Exercise aim: Give the lines of each listing below as a numbered list, with the blank lines left out. Leave the pictures out of your answer.

Provided information:
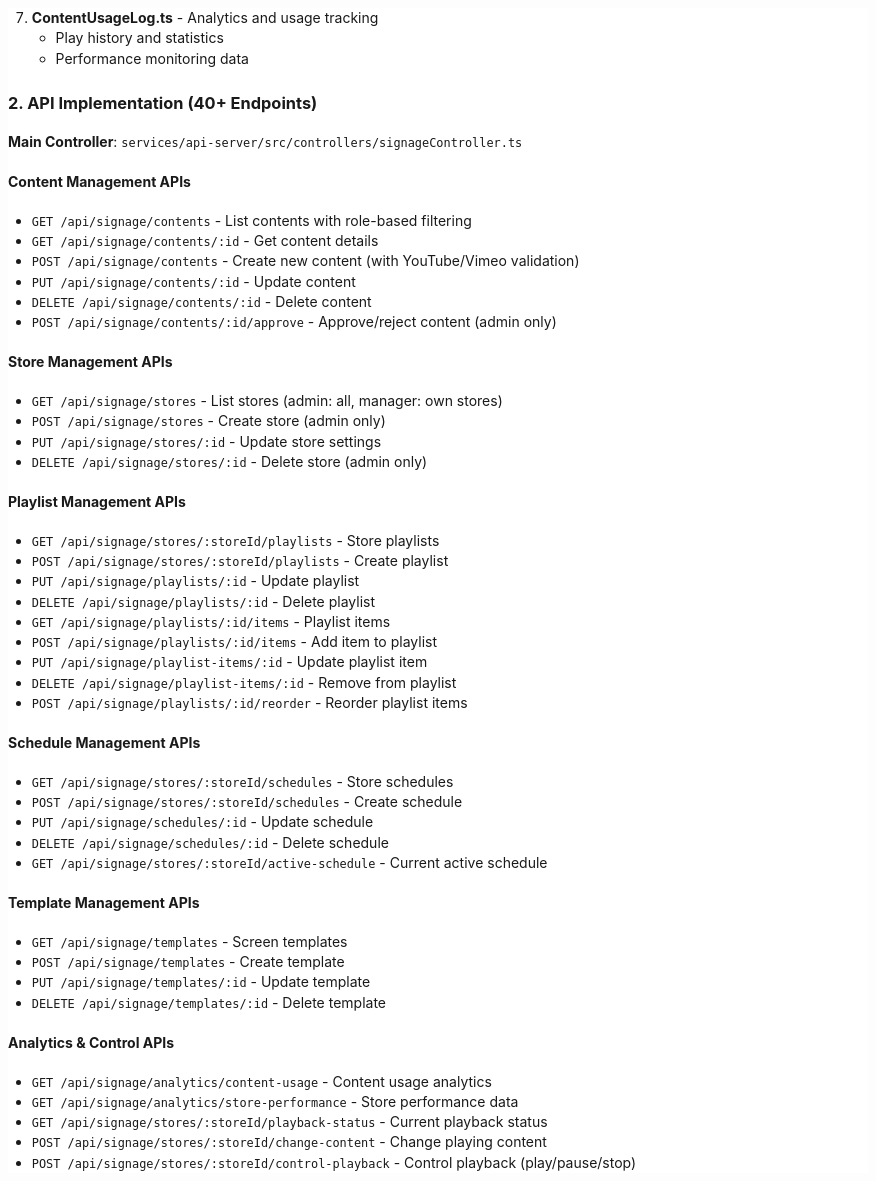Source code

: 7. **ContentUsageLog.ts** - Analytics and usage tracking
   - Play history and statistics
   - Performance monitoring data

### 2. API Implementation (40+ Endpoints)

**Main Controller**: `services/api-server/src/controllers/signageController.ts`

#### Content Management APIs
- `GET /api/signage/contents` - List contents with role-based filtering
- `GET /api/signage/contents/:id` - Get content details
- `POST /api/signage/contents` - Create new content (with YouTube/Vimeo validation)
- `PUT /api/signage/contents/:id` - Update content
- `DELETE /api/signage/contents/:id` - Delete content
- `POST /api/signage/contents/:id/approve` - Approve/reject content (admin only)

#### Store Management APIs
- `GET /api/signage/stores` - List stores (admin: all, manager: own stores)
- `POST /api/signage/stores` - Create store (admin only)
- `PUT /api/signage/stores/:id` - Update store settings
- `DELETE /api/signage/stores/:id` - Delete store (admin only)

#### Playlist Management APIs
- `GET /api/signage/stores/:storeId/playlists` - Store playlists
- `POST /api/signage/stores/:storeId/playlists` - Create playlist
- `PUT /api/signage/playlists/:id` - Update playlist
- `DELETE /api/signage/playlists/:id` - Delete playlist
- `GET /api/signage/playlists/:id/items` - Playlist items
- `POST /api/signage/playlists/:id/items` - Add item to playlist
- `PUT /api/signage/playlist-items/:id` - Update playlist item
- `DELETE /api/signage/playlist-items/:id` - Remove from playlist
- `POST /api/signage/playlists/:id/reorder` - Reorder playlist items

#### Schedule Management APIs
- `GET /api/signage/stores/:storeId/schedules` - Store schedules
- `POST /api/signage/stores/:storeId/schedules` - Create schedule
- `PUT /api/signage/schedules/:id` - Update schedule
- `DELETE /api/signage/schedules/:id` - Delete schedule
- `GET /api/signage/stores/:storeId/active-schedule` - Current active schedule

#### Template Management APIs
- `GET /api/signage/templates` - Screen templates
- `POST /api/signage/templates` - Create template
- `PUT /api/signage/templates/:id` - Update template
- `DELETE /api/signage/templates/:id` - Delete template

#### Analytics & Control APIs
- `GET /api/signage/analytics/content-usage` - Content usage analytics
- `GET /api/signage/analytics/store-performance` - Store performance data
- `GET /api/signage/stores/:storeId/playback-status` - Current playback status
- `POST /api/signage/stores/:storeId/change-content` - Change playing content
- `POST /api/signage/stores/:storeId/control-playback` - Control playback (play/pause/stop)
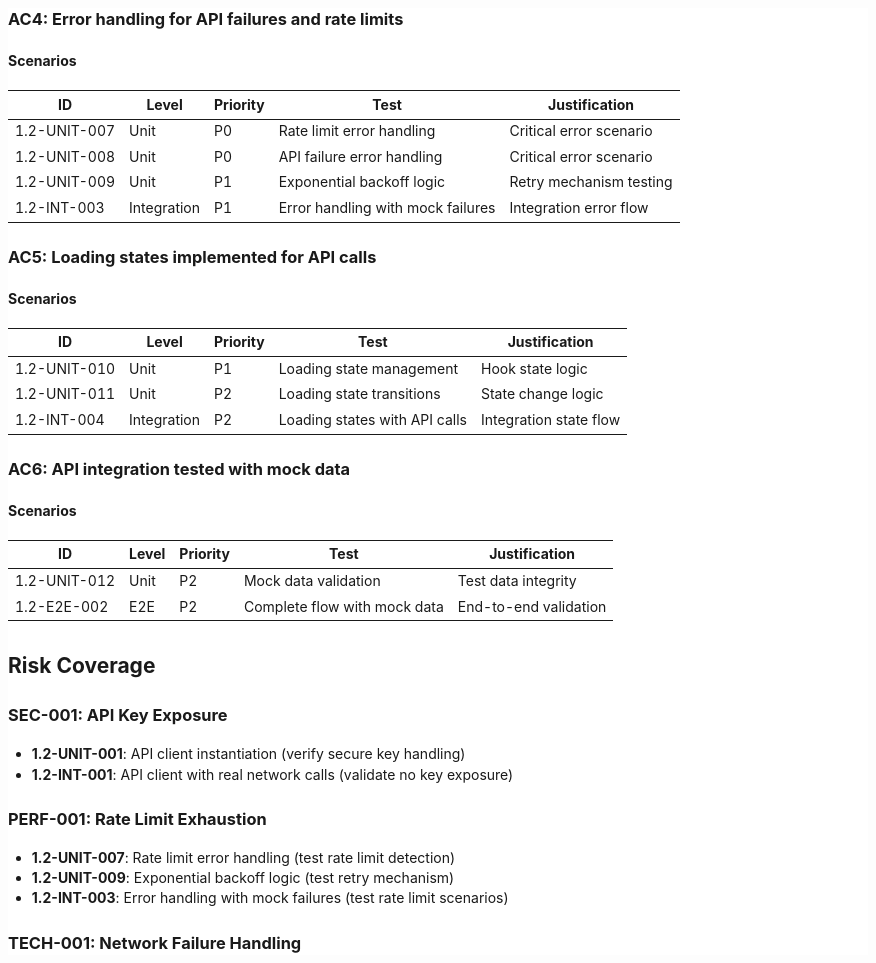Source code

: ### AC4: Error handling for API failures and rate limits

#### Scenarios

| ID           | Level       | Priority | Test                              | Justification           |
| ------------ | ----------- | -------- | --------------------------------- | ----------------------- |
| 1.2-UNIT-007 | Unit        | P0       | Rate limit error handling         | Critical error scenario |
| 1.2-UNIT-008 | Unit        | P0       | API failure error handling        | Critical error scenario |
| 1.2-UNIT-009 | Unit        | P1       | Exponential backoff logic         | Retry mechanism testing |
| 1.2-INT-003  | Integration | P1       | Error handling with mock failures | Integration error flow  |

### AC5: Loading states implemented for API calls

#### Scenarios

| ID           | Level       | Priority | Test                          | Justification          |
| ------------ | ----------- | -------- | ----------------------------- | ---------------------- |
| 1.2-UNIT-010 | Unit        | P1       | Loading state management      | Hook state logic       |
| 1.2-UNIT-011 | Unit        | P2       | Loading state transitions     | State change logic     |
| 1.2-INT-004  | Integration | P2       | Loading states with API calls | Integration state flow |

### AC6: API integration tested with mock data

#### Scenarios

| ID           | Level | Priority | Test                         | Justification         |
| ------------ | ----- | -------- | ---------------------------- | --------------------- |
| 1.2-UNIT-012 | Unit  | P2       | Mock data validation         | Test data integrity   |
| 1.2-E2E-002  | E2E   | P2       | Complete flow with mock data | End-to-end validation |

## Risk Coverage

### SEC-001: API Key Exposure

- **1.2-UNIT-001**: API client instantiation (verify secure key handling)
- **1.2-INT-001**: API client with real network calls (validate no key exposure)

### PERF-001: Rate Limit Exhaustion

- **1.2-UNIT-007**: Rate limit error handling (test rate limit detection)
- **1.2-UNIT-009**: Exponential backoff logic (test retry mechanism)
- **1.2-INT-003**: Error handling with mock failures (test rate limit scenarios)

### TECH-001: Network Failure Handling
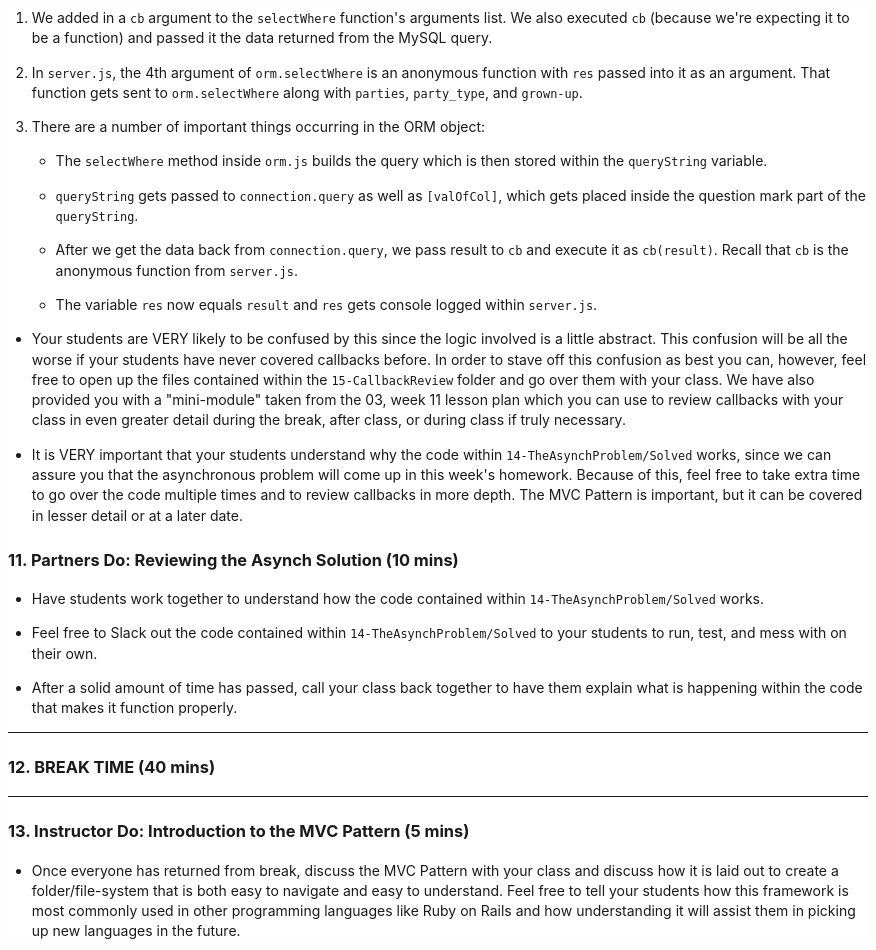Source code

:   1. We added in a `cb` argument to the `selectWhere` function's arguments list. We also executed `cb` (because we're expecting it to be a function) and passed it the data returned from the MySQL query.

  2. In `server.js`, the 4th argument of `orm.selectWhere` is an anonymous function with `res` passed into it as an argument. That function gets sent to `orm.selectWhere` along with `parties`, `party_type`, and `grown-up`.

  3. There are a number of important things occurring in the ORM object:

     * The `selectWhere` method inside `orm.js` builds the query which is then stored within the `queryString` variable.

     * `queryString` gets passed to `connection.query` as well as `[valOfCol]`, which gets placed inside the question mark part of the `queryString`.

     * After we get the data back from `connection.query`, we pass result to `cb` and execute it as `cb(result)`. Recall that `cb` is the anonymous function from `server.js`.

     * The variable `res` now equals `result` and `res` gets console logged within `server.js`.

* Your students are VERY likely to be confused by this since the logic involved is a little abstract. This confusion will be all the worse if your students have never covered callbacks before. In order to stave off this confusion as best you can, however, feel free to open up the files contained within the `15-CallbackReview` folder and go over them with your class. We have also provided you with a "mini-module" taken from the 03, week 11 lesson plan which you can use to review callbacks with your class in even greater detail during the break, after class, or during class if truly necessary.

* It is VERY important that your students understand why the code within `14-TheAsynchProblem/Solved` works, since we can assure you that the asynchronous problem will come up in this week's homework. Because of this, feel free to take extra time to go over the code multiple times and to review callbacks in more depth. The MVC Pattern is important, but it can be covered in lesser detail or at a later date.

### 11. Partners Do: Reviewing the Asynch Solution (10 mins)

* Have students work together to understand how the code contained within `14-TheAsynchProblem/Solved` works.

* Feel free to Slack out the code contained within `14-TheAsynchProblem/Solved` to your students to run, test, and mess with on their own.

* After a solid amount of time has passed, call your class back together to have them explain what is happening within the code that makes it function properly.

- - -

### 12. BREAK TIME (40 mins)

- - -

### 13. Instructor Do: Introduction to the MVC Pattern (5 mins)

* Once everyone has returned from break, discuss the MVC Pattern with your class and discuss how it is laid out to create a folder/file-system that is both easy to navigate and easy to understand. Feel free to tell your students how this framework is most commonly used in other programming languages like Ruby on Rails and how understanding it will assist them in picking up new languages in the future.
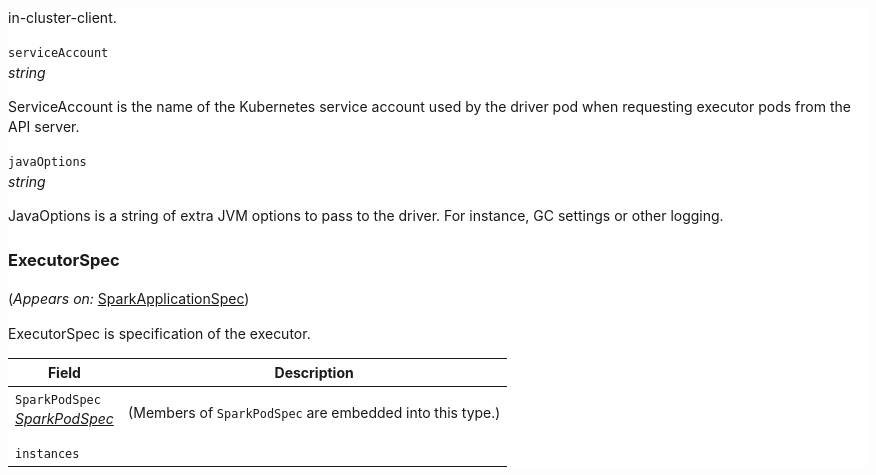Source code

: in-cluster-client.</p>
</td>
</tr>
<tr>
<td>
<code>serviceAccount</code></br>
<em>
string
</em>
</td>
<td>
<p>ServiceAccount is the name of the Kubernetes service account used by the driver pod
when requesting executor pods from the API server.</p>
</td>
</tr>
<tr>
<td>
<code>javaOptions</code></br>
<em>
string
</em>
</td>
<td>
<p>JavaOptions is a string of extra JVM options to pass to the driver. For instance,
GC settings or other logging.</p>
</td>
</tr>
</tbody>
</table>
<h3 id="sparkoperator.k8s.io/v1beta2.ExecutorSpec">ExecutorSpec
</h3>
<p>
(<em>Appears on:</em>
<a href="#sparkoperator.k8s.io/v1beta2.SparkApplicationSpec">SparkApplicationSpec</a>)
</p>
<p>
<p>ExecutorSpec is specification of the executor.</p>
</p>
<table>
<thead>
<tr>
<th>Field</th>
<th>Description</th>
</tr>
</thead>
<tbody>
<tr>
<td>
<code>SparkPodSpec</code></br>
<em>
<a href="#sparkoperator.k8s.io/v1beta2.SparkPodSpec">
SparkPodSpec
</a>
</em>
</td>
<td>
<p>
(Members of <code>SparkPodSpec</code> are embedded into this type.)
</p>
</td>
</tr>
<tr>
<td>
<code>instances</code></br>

Answer below:
1. Source code
2. : 7. **ContentUsageLog.ts** - Analytics and usage tracking
3.    - Play history and statistics
4.    - Performance monitoring data
5. ### 2. API Implementation (40+ Endpoints)
6. **Main Controller**: `services/api-server/src/controllers/signageController.ts`
7. #### Content Management APIs
8. - `GET /api/signage/contents` - List contents with role-based filtering
9. - `GET /api/signage/contents/:id` - Get content details
10. - `POST /api/signage/contents` - Create new content (with YouTube/Vimeo validation)
11. - `PUT /api/signage/contents/:id` - Update content
12. - `DELETE /api/signage/contents/:id` - Delete content
13. - `POST /api/signage/contents/:id/approve` - Approve/reject content (admin only)
14. #### Store Management APIs
15. - `GET /api/signage/stores` - List stores (admin: all, manager: own stores)
16. - `POST /api/signage/stores` - Create store (admin only)
17. - `PUT /api/signage/stores/:id` - Update store settings
18. - `DELETE /api/signage/stores/:id` - Delete store (admin only)
19. #### Playlist Management APIs
20. - `GET /api/signage/stores/:storeId/playlists` - Store playlists
21. - `POST /api/signage/stores/:storeId/playlists` - Create playlist
22. - `PUT /api/signage/playlists/:id` - Update playlist
23. - `DELETE /api/signage/playlists/:id` - Delete playlist
24. - `GET /api/signage/playlists/:id/items` - Playlist items
25. - `POST /api/signage/playlists/:id/items` - Add item to playlist
26. - `PUT /api/signage/playlist-items/:id` - Update playlist item
27. - `DELETE /api/signage/playlist-items/:id` - Remove from playlist
28. - `POST /api/signage/playlists/:id/reorder` - Reorder playlist items
29. #### Schedule Management APIs
30. - `GET /api/signage/stores/:storeId/schedules` - Store schedules
31. - `POST /api/signage/stores/:storeId/schedules` - Create schedule
32. - `PUT /api/signage/schedules/:id` - Update schedule
33. - `DELETE /api/signage/schedules/:id` - Delete schedule
34. - `GET /api/signage/stores/:storeId/active-schedule` - Current active schedule
35. #### Template Management APIs
36. - `GET /api/signage/templates` - Screen templates
37. - `POST /api/signage/templates` - Create template
38. - `PUT /api/signage/templates/:id` - Update template
39. - `DELETE /api/signage/templates/:id` - Delete template
40. #### Analytics & Control APIs
41. - `GET /api/signage/analytics/content-usage` - Content usage analytics
42. - `GET /api/signage/analytics/store-performance` - Store performance data
43. - `GET /api/signage/stores/:storeId/playback-status` - Current playback status
44. - `POST /api/signage/stores/:storeId/change-content` - Change playing content
45. - `POST /api/signage/stores/:storeId/control-playback` - Control playback (play/pause/stop)
46. Source code
47. : ### AC4: Error handling for API failures and rate limits
48. #### Scenarios
49. | ID           | Level       | Priority | Test                              | Justification           |
50. | ------------ | ----------- | -------- | --------------------------------- | ----------------------- |
51. | 1.2-UNIT-007 | Unit        | P0       | Rate limit error handling         | Critical error scenario |
52. | 1.2-UNIT-008 | Unit        | P0       | API failure error handling        | Critical error scenario |
53. | 1.2-UNIT-009 | Unit        | P1       | Exponential backoff logic         | Retry mechanism testing |
54. | 1.2-INT-003  | Integration | P1       | Error handling with mock failures | Integration error flow  |
55. ### AC5: Loading states implemented for API calls
56. #### Scenarios
57. | ID           | Level       | Priority | Test                          | Justification          |
58. | ------------ | ----------- | -------- | ----------------------------- | ---------------------- |
59. | 1.2-UNIT-010 | Unit        | P1       | Loading state management      | Hook state logic       |
60. | 1.2-UNIT-011 | Unit        | P2       | Loading state transitions     | State change logic     |
61. | 1.2-INT-004  | Integration | P2       | Loading states with API calls | Integration state flow |
62. ### AC6: API integration tested with mock data
63. #### Scenarios
64. | ID           | Level | Priority | Test                         | Justification         |
65. | ------------ | ----- | -------- | ---------------------------- | --------------------- |
66. | 1.2-UNIT-012 | Unit  | P2       | Mock data validation         | Test data integrity   |
67. | 1.2-E2E-002  | E2E   | P2       | Complete flow with mock data | End-to-end validation |
68. ## Risk Coverage
69. ### SEC-001: API Key Exposure
70. - **1.2-UNIT-001**: API client instantiation (verify secure key handling)
71. - **1.2-INT-001**: API client with real network calls (validate no key exposure)
72. ### PERF-001: Rate Limit Exhaustion
73. - **1.2-UNIT-007**: Rate limit error handling (test rate limit detection)
74. - **1.2-UNIT-009**: Exponential backoff logic (test retry mechanism)
75. - **1.2-INT-003**: Error handling with mock failures (test rate limit scenarios)
76. ### TECH-001: Network Failure Handling
77. Source code
78. :   1. We added in a `cb` argument to the `selectWhere` function's arguments list. We also executed `cb` (because we're expecting it to be a function) and passed it the data returned from the MySQL query.
79.   2. In `server.js`, the 4th argument of `orm.selectWhere` is an anonymous function with `res` passed into it as an argument. That function gets sent to `orm.selectWhere` along with `parties`, `party_type`, and `grown-up`.
80.   3. There are a number of important things occurring in the ORM object:
81.      * The `selectWhere` method inside `orm.js` builds the query which is then stored within the `queryString` variable.
82.      * `queryString` gets passed to `connection.query` as well as `[valOfCol]`, which gets placed inside the question mark part of the `queryString`.
83.      * After we get the data back from `connection.query`, we pass result to `cb` and execute it as `cb(result)`. Recall that `cb` is the anonymous function from `server.js`.
84.      * The variable `res` now equals `result` and `res` gets console logged within `server.js`.
85. * Your students are VERY likely to be confused by this since the logic involved is a little abstract. This confusion will be all the worse if your students have never covered callbacks before. In order to stave off this confusion as best you can, however, feel free to open up the files contained within the `15-CallbackReview` folder and go over them with your class. We have also provided you with a "mini-module" taken from the 03, week 11 lesson plan which you can use to review callbacks with your class in even greater detail during the break, after class, or during class if truly necessary.
86. * It is VERY important that your students understand why the code within `14-TheAsynchProblem/Solved` works, since we can assure you that the asynchronous problem will come up in this week's homework. Because of this, feel free to take extra time to go over the code multiple times and to review callbacks in more depth. The MVC Pattern is important, but it can be covered in lesser detail or at a later date.
87. ### 11. Partners Do: Reviewing the Asynch Solution (10 mins)
88. * Have students work together to understand how the code contained within `14-TheAsynchProblem/Solved` works.
89. * Feel free to Slack out the code contained within `14-TheAsynchProblem/Solved` to your students to run, test, and mess with on their own.
90. * After a solid amount of time has passed, call your class back together to have them explain what is happening within the code that makes it function properly.
91. - - -
92. ### 12. BREAK TIME (40 mins)
93. - - -
94. ### 13. Instructor Do: Introduction to the MVC Pattern (5 mins)
95. * Once everyone has returned from break, discuss the MVC Pattern with your class and discuss how it is laid out to create a folder/file-system that is both easy to navigate and easy to understand. Feel free to tell your students how this framework is most commonly used in other programming languages like Ruby on Rails and how understanding it will assist them in picking up new languages in the future.
96. Source code
97. : in-cluster-client.</p>
98. </td>
99. </tr>
100. <tr>
101. <td>
102. <code>serviceAccount</code></br>
103. <em>
104. string
105. </em>
106. </td>
107. <td>
108. <p>ServiceAccount is the name of the Kubernetes service account used by the driver pod
109. when requesting executor pods from the API server.</p>
110. </td>
111. </tr>
112. <tr>
113. <td>
114. <code>javaOptions</code></br>
115. <em>
116. string
117. </em>
118. </td>
119. <td>
120. <p>JavaOptions is a string of extra JVM options to pass to the driver. For instance,
121. GC settings or other logging.</p>
122. </td>
123. </tr>
124. </tbody>
125. </table>
126. <h3 id="sparkoperator.k8s.io/v1beta2.ExecutorSpec">ExecutorSpec
127. </h3>
128. <p>
129. (<em>Appears on:</em>
130. <a href="#sparkoperator.k8s.io/v1beta2.SparkApplicationSpec">SparkApplicationSpec</a>)
131. </p>
132. <p>
133. <p>ExecutorSpec is specification of the executor.</p>
134. </p>
135. <table>
136. <thead>
137. <tr>
138. <th>Field</th>
139. <th>Description</th>
140. </tr>
141. </thead>
142. <tbody>
143. <tr>
144. <td>
145. <code>SparkPodSpec</code></br>
146. <em>
147. <a href="#sparkoperator.k8s.io/v1beta2.SparkPodSpec">
148. SparkPodSpec
149. </a>
150. </em>
151. </td>
152. <td>
153. <p>
154. (Members of <code>SparkPodSpec</code> are embedded into this type.)
155. </p>
156. </td>
157. </tr>
158. <tr>
159. <td>
160. <code>instances</code></br>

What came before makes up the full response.